Are you STALKING THE COMPETITION?

OBSESSING over the COMPETITION? Are you STALKING THE COMPETITION?

How to take STALKING out of STRATEGY. It’s so easy to become exhaustingly immersed in the perceived on-goings of your competition.  Following their Facebook page, tweets, advertising campaigns, market involvement and cross-customer feedback all provide useful information. In many ways, these activities of new-age obsessiveness are effective tools.  Understanding competitors marketing methods and analyzing creative strategies they are employing offers insights into how they are, or are not, playing the industry game.

WARNING: Executing these methods to quantify your business success—NOT A GOOD IDEA!

Why? Because you, and your business, are not your competitor.  Allowing yourself to be swallowed into the black hole of competitiveness stunts growth, awakens your inner-toddler of comparison and feeds the insatiable monster of self-doubt.

TIPS for turning OBSESSIVE STALKING to EFFECTIVE STRATEGY:

YOUR BUSINESS—THEIR BENCHMARKS

Excessive focus on your competitors may lead to assessing how you do business against their benchmarks. The result? You begin to manage YOUR Company in a “competitors vacuum” which thwarts creative strategic planning and growth. To be successful (however you define that for you and your business) you need to be GREAT at what YOU do. Not at what they do.

EXPONENTIAL ENERGY SUCKER

The time you spend on what your competition is doing is time you are not spending on your own business.  YOU ARE NOT YOUR COMPETITION.  Direct your focus on developing and exploiting what makes your business unique and of AWESOME VALUE to your target market.

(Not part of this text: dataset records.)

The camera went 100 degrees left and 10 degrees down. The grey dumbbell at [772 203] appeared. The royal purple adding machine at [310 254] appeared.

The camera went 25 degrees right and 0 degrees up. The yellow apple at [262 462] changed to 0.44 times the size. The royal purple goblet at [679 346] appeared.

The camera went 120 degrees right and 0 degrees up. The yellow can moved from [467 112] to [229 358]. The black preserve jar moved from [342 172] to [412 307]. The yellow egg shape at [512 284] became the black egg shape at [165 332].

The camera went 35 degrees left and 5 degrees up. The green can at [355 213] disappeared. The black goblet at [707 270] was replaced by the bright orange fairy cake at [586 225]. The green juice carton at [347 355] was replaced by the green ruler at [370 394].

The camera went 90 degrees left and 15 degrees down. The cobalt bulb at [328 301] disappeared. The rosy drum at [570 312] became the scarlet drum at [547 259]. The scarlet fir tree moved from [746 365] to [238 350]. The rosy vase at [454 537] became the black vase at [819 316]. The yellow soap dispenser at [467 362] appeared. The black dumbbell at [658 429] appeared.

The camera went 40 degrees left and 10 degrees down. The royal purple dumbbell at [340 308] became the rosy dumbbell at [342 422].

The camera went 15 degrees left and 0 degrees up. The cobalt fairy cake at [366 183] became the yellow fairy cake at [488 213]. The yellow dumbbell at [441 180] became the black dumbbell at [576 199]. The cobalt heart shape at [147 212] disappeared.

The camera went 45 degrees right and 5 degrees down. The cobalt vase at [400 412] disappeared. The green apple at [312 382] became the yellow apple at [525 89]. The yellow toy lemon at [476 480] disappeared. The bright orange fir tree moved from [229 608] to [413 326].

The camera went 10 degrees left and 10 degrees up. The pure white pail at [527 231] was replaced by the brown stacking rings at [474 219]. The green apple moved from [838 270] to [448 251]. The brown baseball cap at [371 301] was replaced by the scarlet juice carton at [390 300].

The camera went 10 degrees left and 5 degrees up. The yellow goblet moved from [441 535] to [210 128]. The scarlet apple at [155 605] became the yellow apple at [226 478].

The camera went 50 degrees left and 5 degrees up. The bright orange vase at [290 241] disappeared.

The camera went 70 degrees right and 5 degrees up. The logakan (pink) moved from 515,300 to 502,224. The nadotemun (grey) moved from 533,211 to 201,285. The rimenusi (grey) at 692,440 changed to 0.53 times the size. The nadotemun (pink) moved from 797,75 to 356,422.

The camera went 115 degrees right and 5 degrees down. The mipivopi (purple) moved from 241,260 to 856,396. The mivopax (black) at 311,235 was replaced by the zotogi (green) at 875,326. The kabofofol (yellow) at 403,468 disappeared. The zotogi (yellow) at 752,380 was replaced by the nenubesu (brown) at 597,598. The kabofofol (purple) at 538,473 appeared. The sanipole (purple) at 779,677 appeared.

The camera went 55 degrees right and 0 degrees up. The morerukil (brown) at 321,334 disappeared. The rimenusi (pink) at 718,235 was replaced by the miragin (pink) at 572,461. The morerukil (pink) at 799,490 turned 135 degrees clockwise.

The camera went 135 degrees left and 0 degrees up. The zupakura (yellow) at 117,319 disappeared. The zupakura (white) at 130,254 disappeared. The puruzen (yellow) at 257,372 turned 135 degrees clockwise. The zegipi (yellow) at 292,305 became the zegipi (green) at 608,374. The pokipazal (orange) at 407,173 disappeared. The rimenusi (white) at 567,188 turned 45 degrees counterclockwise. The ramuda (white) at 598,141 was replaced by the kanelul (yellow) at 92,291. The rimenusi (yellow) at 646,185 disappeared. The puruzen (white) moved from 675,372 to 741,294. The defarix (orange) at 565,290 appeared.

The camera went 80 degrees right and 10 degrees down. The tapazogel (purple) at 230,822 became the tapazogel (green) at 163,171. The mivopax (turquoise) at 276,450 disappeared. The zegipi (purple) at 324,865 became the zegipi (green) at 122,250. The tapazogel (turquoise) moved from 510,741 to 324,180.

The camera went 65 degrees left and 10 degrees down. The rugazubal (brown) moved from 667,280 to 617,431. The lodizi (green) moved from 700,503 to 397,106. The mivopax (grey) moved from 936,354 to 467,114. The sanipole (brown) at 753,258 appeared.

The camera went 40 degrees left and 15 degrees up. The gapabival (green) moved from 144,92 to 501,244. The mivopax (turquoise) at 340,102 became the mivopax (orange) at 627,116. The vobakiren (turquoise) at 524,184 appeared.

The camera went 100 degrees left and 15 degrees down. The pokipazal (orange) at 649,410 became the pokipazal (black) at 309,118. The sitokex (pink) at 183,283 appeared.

Tell your customers how you are different—how you are faster, better, easier, or more cost-effective to do business with. You are in business for your customers, not your competition.

YOU ARE NOT YOUR BUSINESS

Years ago I introduced myself, in person, to the owner of our retail competitor.  I was socially stunned when she refused to shake my hand.  I know firsthand that we run our business with the utmost integrity (and train our staff to do the same) so I could see no personal reason for her to be so rude and disrespectful. No professional reason either!  We were competitors. Not enemies.

Our business is something that we do and, although a huge part of our lives and intricately connected to our passions, it is not WHO WE ARE.  Making this distinction from the beginning will save you many hours of misdirected emotional energy.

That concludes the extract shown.